>>>>

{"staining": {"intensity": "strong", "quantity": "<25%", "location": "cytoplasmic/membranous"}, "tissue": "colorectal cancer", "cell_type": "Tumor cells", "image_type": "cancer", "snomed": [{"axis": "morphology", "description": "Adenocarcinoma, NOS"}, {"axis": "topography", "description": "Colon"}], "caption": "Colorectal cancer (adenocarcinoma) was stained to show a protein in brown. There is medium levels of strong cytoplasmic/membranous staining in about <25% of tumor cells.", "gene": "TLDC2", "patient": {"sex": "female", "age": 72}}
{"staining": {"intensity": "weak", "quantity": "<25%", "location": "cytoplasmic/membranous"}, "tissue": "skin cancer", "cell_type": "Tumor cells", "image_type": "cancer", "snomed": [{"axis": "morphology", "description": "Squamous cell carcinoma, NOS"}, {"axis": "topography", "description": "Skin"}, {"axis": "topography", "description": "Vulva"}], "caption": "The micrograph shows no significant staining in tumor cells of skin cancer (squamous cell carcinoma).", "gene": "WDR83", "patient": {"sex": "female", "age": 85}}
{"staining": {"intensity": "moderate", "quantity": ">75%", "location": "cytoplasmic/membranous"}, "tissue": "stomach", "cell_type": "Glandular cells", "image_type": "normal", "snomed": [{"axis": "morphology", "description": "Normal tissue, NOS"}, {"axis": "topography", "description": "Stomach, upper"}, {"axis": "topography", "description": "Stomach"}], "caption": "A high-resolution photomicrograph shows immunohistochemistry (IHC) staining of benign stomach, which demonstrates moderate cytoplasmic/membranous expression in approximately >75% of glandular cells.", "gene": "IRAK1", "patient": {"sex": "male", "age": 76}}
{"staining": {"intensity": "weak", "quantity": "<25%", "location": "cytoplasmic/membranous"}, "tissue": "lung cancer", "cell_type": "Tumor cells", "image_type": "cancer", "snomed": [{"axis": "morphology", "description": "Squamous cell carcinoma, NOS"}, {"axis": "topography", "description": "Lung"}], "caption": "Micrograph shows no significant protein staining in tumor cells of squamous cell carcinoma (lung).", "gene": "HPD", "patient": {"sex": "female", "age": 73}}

<<<<

■ Exercise brief ■
Your task is to return all of the material exactly.

■ Finished exercise ■
{"staining": {"intensity": "strong", "quantity": "<25%", "location": "cytoplasmic/membranous"}, "tissue": "colorectal cancer", "cell_type": "Tumor cells", "image_type": "cancer", "snomed": [{"axis": "morphology", "description": "Adenocarcinoma, NOS"}, {"axis": "topography", "description": "Colon"}], "caption": "Colorectal cancer (adenocarcinoma) was stained to show a protein in brown. There is medium levels of strong cytoplasmic/membranous staining in about <25% of tumor cells.", "gene": "TLDC2", "patient": {"sex": "female", "age": 72}}
{"staining": {"intensity": "weak", "quantity": "<25%", "location": "cytoplasmic/membranous"}, "tissue": "skin cancer", "cell_type": "Tumor cells", "image_type": "cancer", "snomed": [{"axis": "morphology", "description": "Squamous cell carcinoma, NOS"}, {"axis": "topography", "description": "Skin"}, {"axis": "topography", "description": "Vulva"}], "caption": "The micrograph shows no significant staining in tumor cells of skin cancer (squamous cell carcinoma).", "gene": "WDR83", "patient": {"sex": "female", "age": 85}}
{"staining": {"intensity": "moderate", "quantity": ">75%", "location": "cytoplasmic/membranous"}, "tissue": "stomach", "cell_type": "Glandular cells", "image_type": "normal", "snomed": [{"axis": "morphology", "description": "Normal tissue, NOS"}, {"axis": "topography", "description": "Stomach, upper"}, {"axis": "topography", "description": "Stomach"}], "caption": "A high-resolution photomicrograph shows immunohistochemistry (IHC) staining of benign stomach, which demonstrates moderate cytoplasmic/membranous expression in approximately >75% of glandular cells.", "gene": "IRAK1", "patient": {"sex": "male", "age": 76}}
{"staining": {"intensity": "weak", "quantity": "<25%", "location": "cytoplasmic/membranous"}, "tissue": "lung cancer", "cell_type": "Tumor cells", "image_type": "cancer", "snomed": [{"axis": "morphology", "description": "Squamous cell carcinoma, NOS"}, {"axis": "topography", "description": "Lung"}], "caption": "Micrograph shows no significant protein staining in tumor cells of squamous cell carcinoma (lung).", "gene": "HPD", "patient": {"sex": "female", "age": 73}}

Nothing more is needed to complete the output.